Petition For Grievance... and Grieving

.....I've been catching up on reading other blogs and in my absence here I've forgotten to note that the current series of Doom Patrol is scheduled for cancellation after the publication of issue #22 this spring. It is one of several titles selling below expectations that will be cancelled before a far-reaching summer 'event' storyline. It's true that shortly after this series started it was drawn into the Blackest Night storyline and that it had two noticeable effects: an enormous jump in sales for those two issues (#'s 4 and 5) and the derailment of the planned storyline, requiring a few months to get back on track, during which the sales slid below where they had been before hand. That's bad news for any title, but critical to this one because it was widely promoted as being an attempt to reconcile conflicting histories and failed attempts over the past seven years to radically rewrite continuity. While the group's history has always been strange, with some periods seeming irrelevant to the events of others, for nearly forty years it was never technically in gross contradiction as it has been this past decade. In interviews, Keith Giffen seemed to view it as a professional challenge and personal mission to be able to relate the group's history both accurately and coherently while somehow also telling an interesting story in the present time. Putting all that aside to participate in a thousand-character crossover, as he was required to do, has chased short-term sales at the expense of the brand itself. The book has been back on track for almost a year now, but since few people have been reading it, they don't know that. Hopefully, once the summer event is over, the team will appear in some other vehicle, with the best-case scenario being an opportunity for Giffen to return with them in their own feature. When he started, the Doom Patrol had disambiguation problems that were probably only second to the Legion Of Super-heroes in the DC Universe. In just a year and a half he has already made enormous progress.

.....Of course, since the purpose of this blog has always been to recount that history and add the reader's perspective, the blog will continue, however far apart I have allowed the posts to come. I would also recommend that you add your voice to an existing petition at:

and follow the petition's progress at Doompedia (the link is on the left).


  1. You hit the nail on the head. Any writer taking on DP and needing to reconcile the team's continutiy should have been given at least three years to do so, regardless of sales.

    After Dan Didio's convention comments about this which were posted on Doompedia, I feel that the only way he could change his view of the team is if an intevention was staged by writers and fans similar to the one that prevented him from killing off Dick Grayson. I think it would take that level of action to make him see the light. This isn't about sales. It's about story-telling. The story leads the sales, NOT the other way around.
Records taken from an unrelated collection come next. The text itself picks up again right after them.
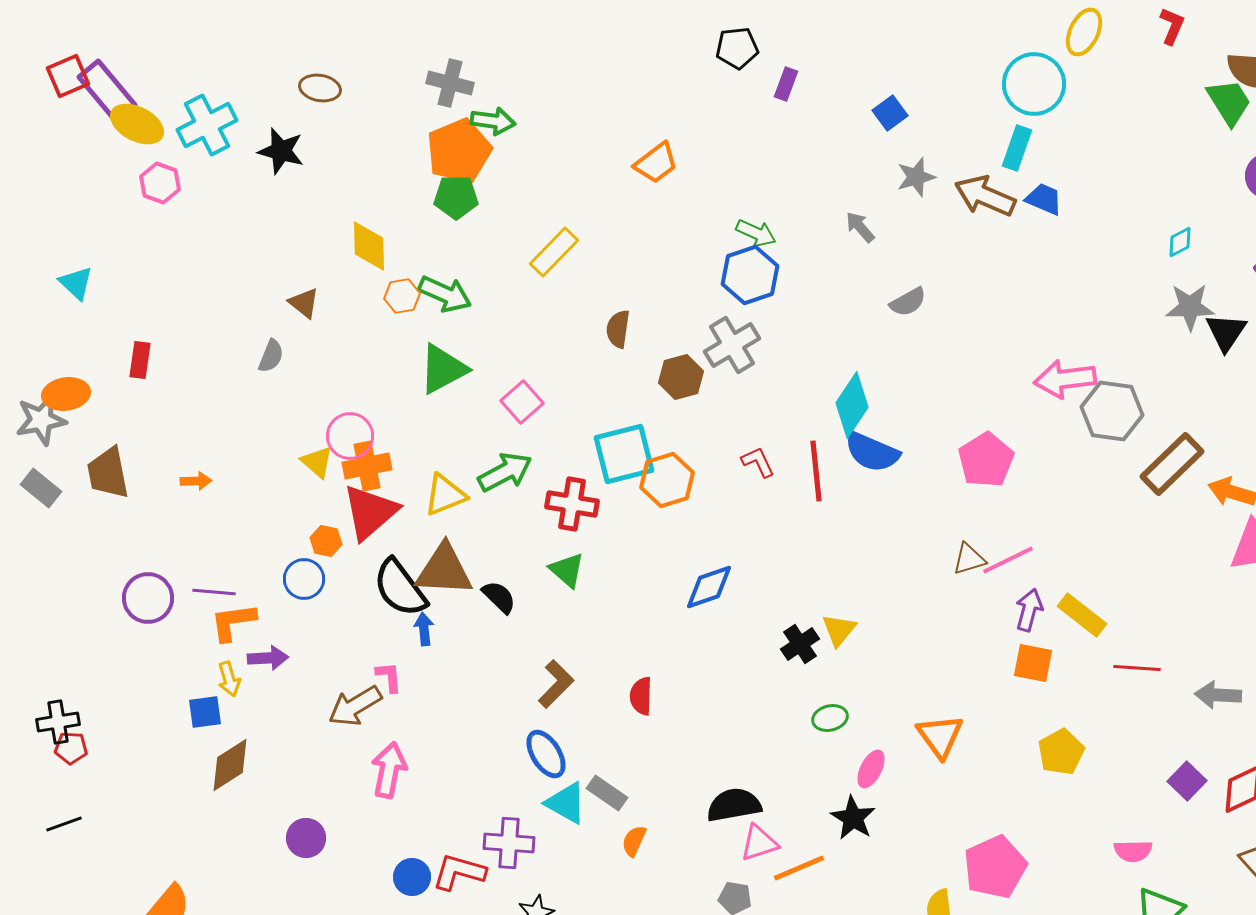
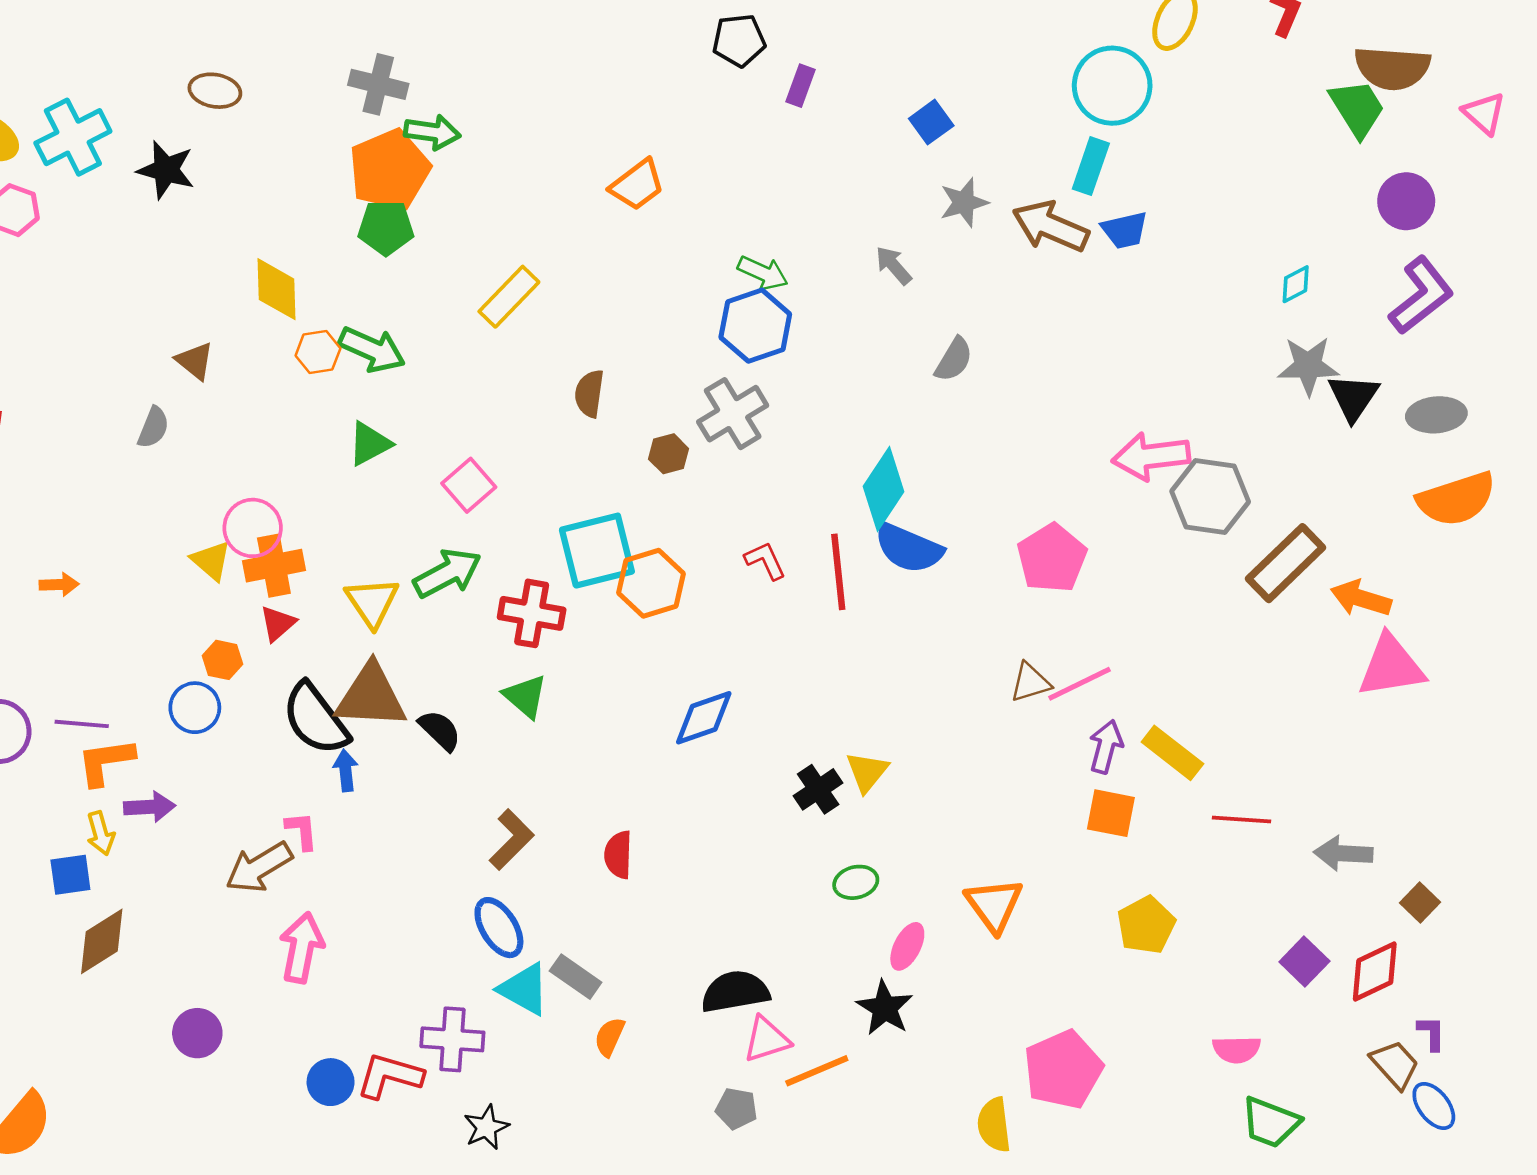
blue trapezoid: (1044, 199) -> (1125, 230), turned 144
gray semicircle: (908, 302) -> (954, 360), turned -30
green triangle: (443, 369) -> (369, 444), size x0.7
brown hexagon: (681, 377) -> (669, 454), size x0.7
yellow triangle: (445, 495) -> (372, 602), turned -42
red triangle: (370, 512) -> (278, 623), size x0.5

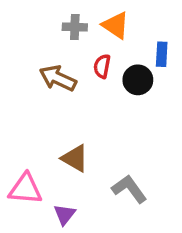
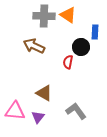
gray cross: (75, 27) -> (44, 16), size x1.5
red semicircle: (102, 66) -> (68, 62), moved
purple triangle: (65, 214) -> (38, 117), moved

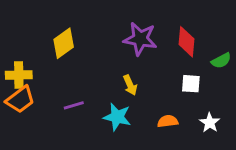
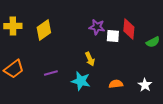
purple star: (140, 39) -> (97, 27), size x0.7
yellow cross: (19, 75) -> (13, 26), moved
white square: (191, 84) -> (113, 36), moved

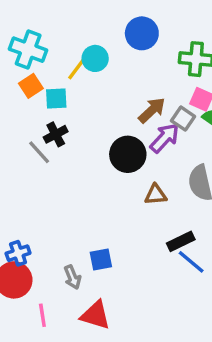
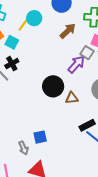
cyan square: (56, 98) -> (12, 42), turned 32
brown arrow: (152, 110) -> (68, 31), moved
black circle: (128, 154) -> (53, 86), moved

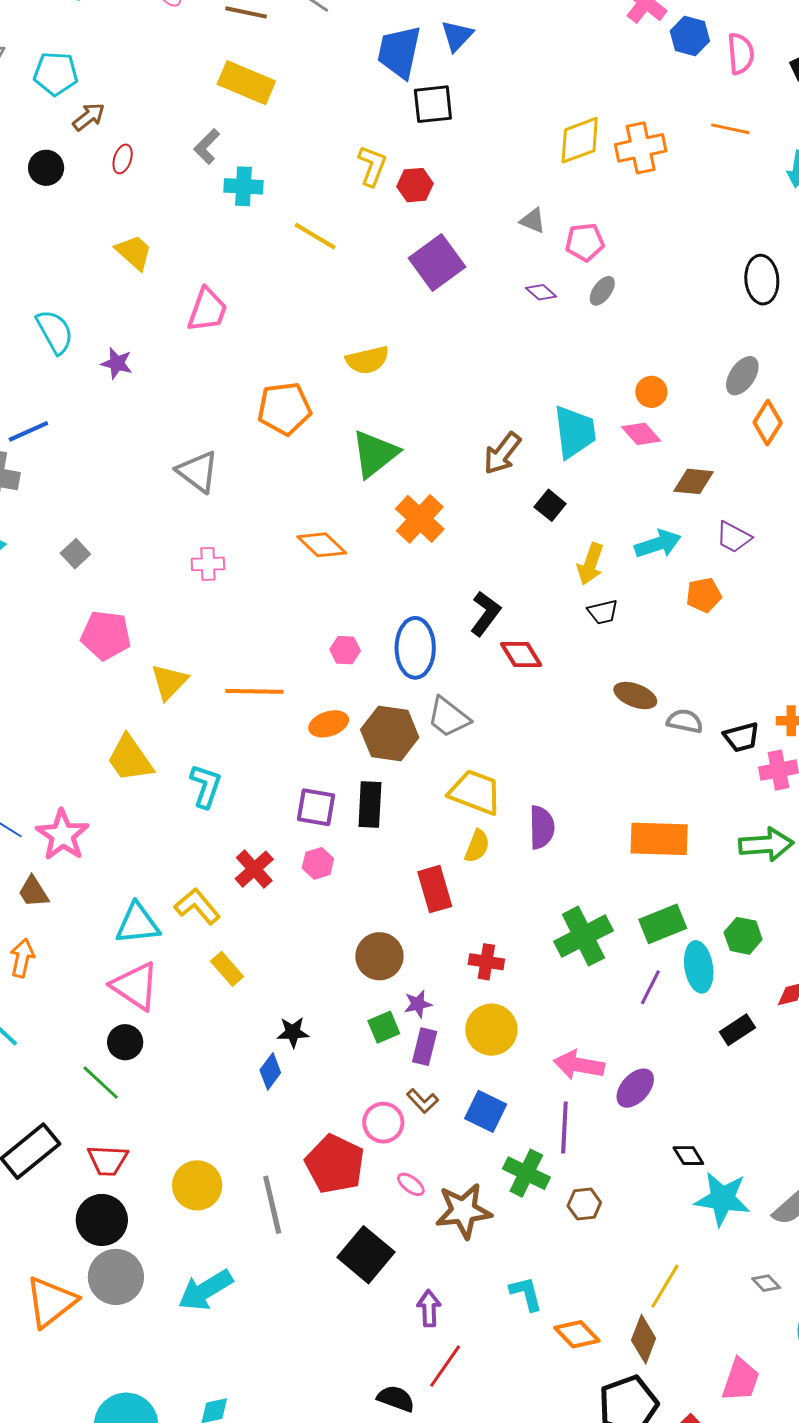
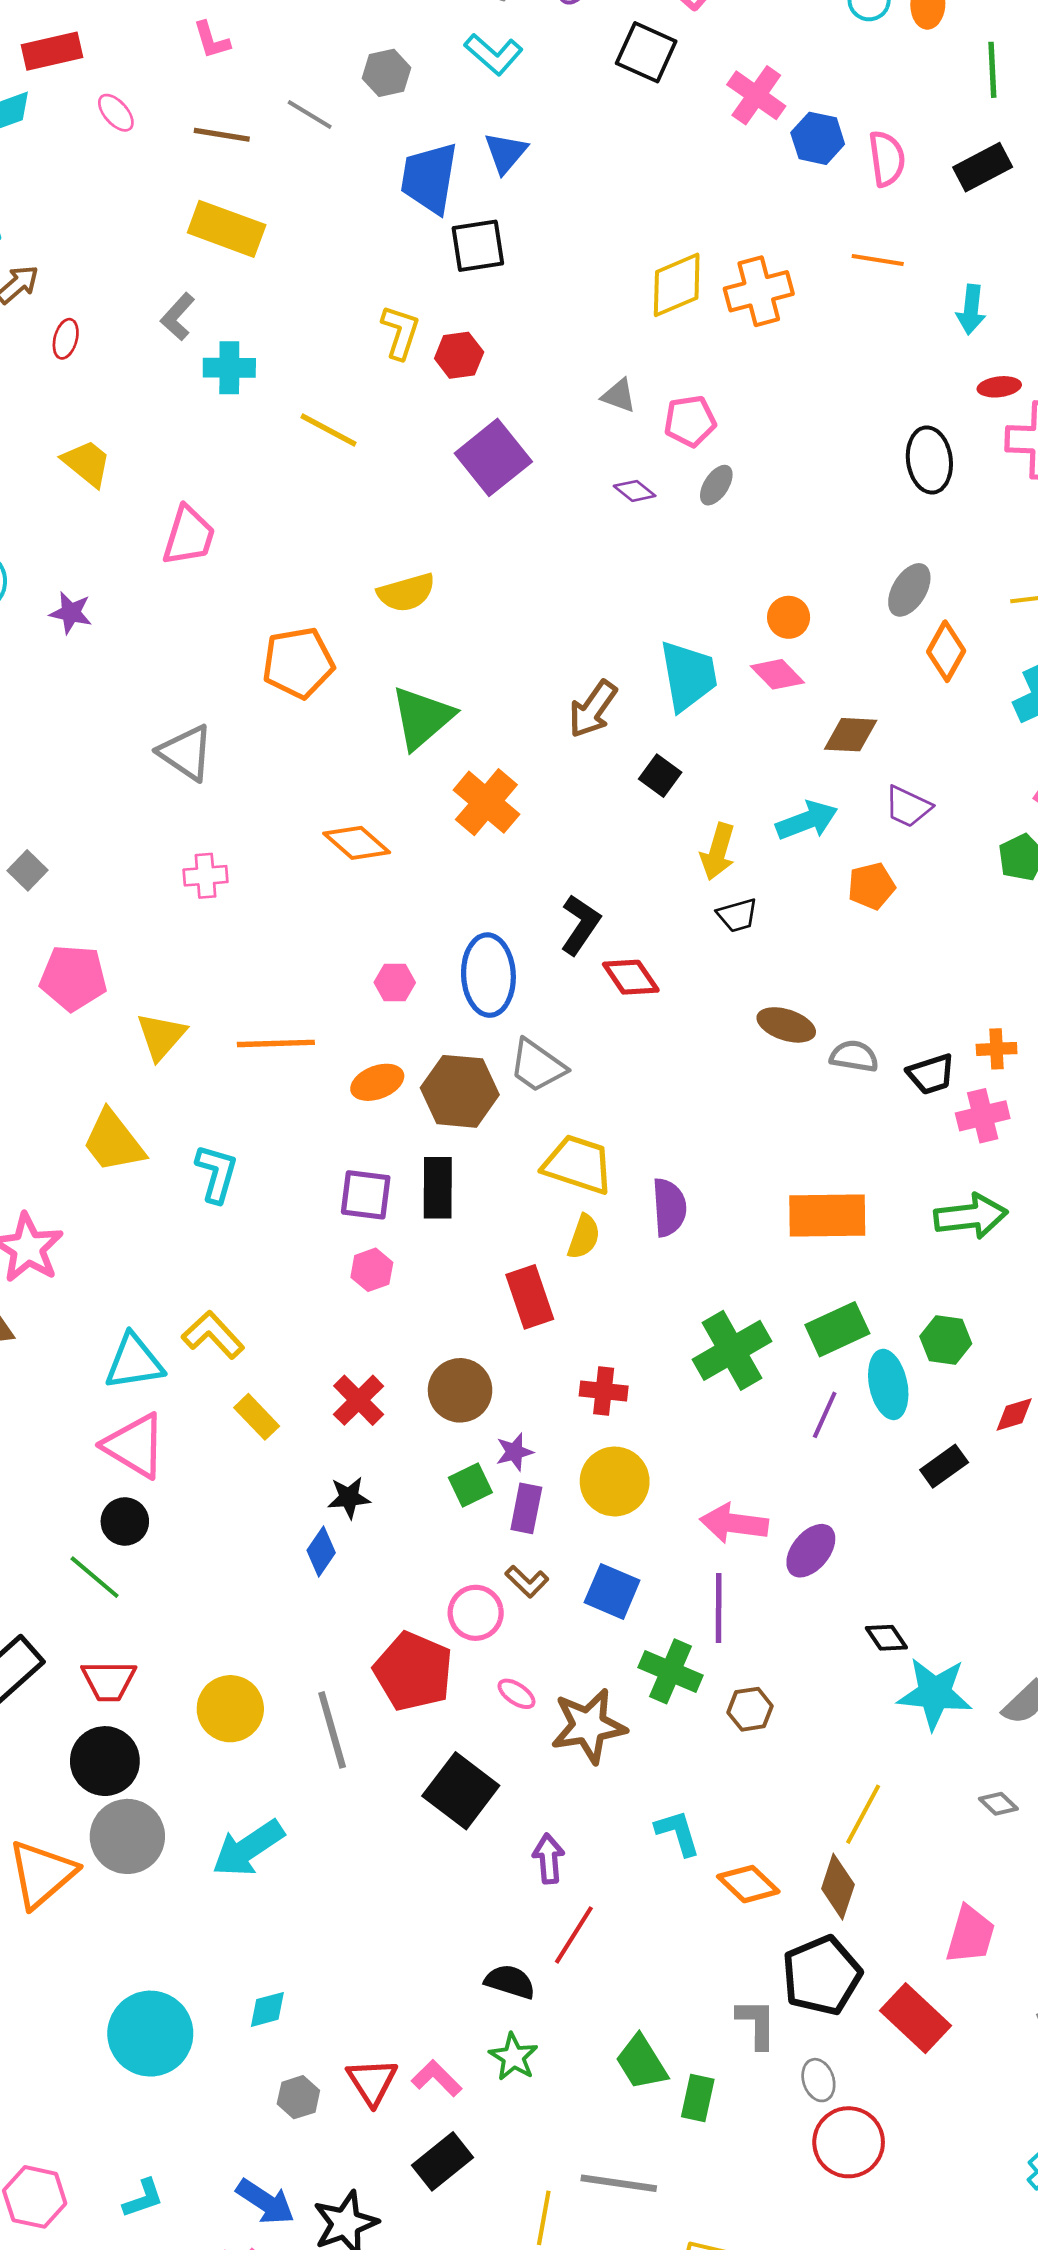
red cross: (254, 869) -> (359, 1400), moved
  2. I worked in comics retail in the 1990's and whenever DiDio speaks I get horrible flashbacks to when Marvel's stock was in the hands of people obsessed with chasing profit margins rather than profits. That is, percentages rather than whole dollar numbers. They all made their money in other areas of manufacturing (and I think perfumes) and their reasoning was that you should only put your resources into those products with the very highest return rate. For anything mass-produced (like comics), the more copies you make, the lower your per-piece production costs, therefore the higher your profits.
    The problem with trying to take that logic out of the world of building refrigerators and lawn chairs (where it works) and applying it to comics is that you get a dozen Spider-man titles a month, a dozen mutant titles a month and a dozen of everything else combined. Profitable titles were being cancelled because they weren't profitable ENOUGH. Imagine watching an episode of "Grey's Anatomy" where the characters are having their conversations against a solid white background instead of in a hospital. That's what the experience of reading Spider-man and X-Men became in the late 90's. Nothing that happened seemed to have any meaning because they would have no repercussions. And that's because there was no longer much of a world in which they could have repercussions. DiDio's whole M.O. seems to be that fantasy should have no limitations, therefore any rug someone enjoys standing on SHOULD be pulled out from under them. While most comics nerds argue endlessly over what would be appropriate ground rules, he seems ideologically opposed to there being ground rules of any kind. If someone doesn't see how that would make it discouraging for any writer trying to develop dramatic tension, I can tell you it makes it nearly impossible for any reader to care.